Gene Yang, an InterVarsity alumnus from the University of California—Berkeley, is the son of Chinese immigrants. The graphic novel he wrote based on the experience of living in two cultures, American Born Chinese, has been nominated for the National Book Award in the children’s literature section. It’s the first graphic novel to win such a nomination.

Gene lives with tension in his ethnic identity, Chinese-American; his professional commitments, high school teacher and graphic artist; and his religious faith, how to live and work consistently with his beliefs. His experience in InterVarsity has been a helpful foundation for balancing these tensions.

When Gene started his university education, he had aspirations of training to become a full-time cartoonist. But he submitted to his parents’ wishes that he major in something more practical and took a degree in computer science. He now teaches high school and writes graphic novels in the evening.

While at Berkeley, Gene was an active member of the InterVarsity chapter. He led Bible studies and learned how to be a servant leader. After graduation, he spent the summer at InterVarsity’s Los Angeles Urban Project learning how much God values artists. The next year he was on staff with InterVarsity as a campus intern. At the end of that year, he and the other interns spent a weekend in prayer to discern whether they should continue on staff. At the end of that weekend, Gene made two decisions: not to continue on InterVarsity staff and to publish a graphic novel, even if he had to pay for it himself.
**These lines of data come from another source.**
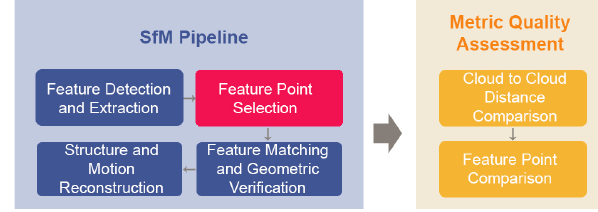
Figure 1. Flowchart of the proposed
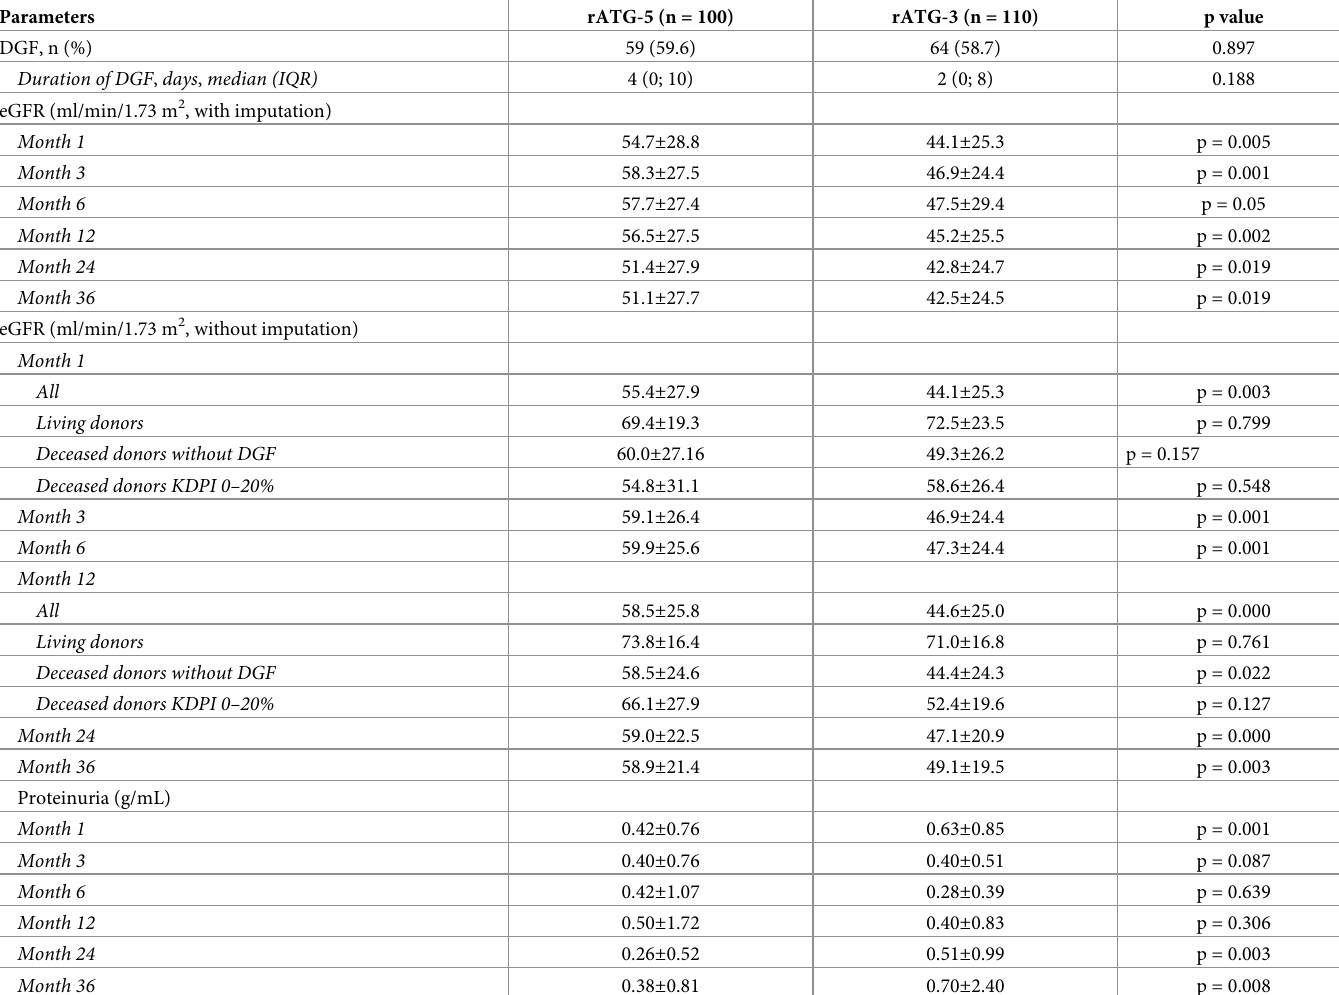
Table 5. Incidence and duration of DGF, trajectories of renal function and proteinuria.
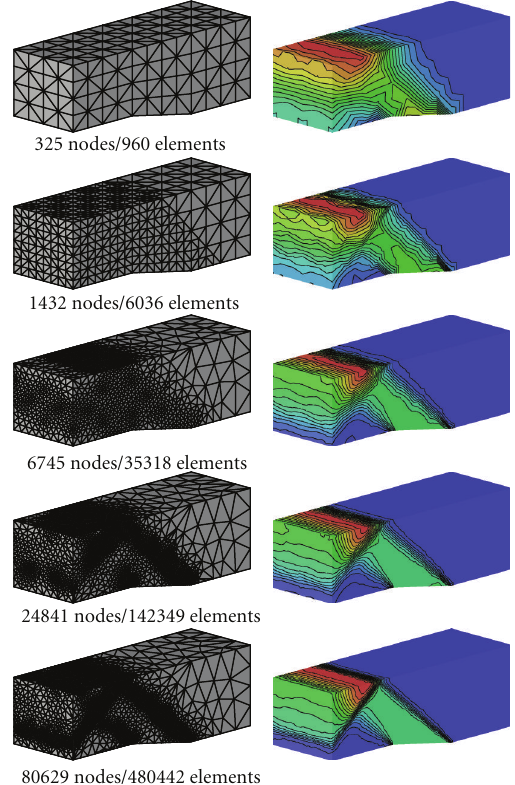
Figure 16: Evolution of the 3-dimensional wedge and the corre- sponding solution field (density) for M ∞ = 2 . 0.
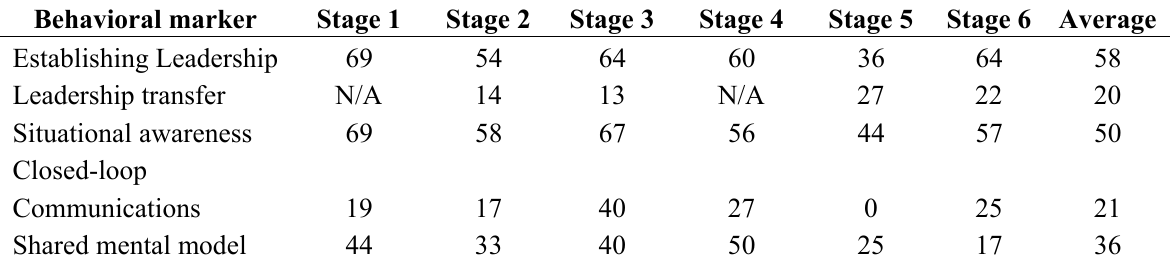
Table 7. Proportion of “excellent” behavioral markers by stage (%)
But, wonderfully, Gene received a writing grant and so did not have to pay to publish the first issue of Gordon Yamamoto and the King of the Geeks. Over the next several years, he wrote two more issues of this graphic novel and completed American Born Chinese. Based on a personal conviction that “God, a personal being larger than me, wants me to be who I am,” Gene wrote this multi-layered story of self-acceptance. A friend of his submitted this book to a prominent graphic novel publisher who soon offered Gene a contract. The book has garnered very good reviews.

When Gene was notified that his book had been nominated for the National Book Award, he could not claim that it was a dream come true, because he had never even dreamed that anything like that would happen to him. As he has fielded interview requests and attended book signings, Gene is grateful for the affirmation of his artistic work that the nomination has given him. It is a confirmation that he should use his talent to express the creativity that God has given him.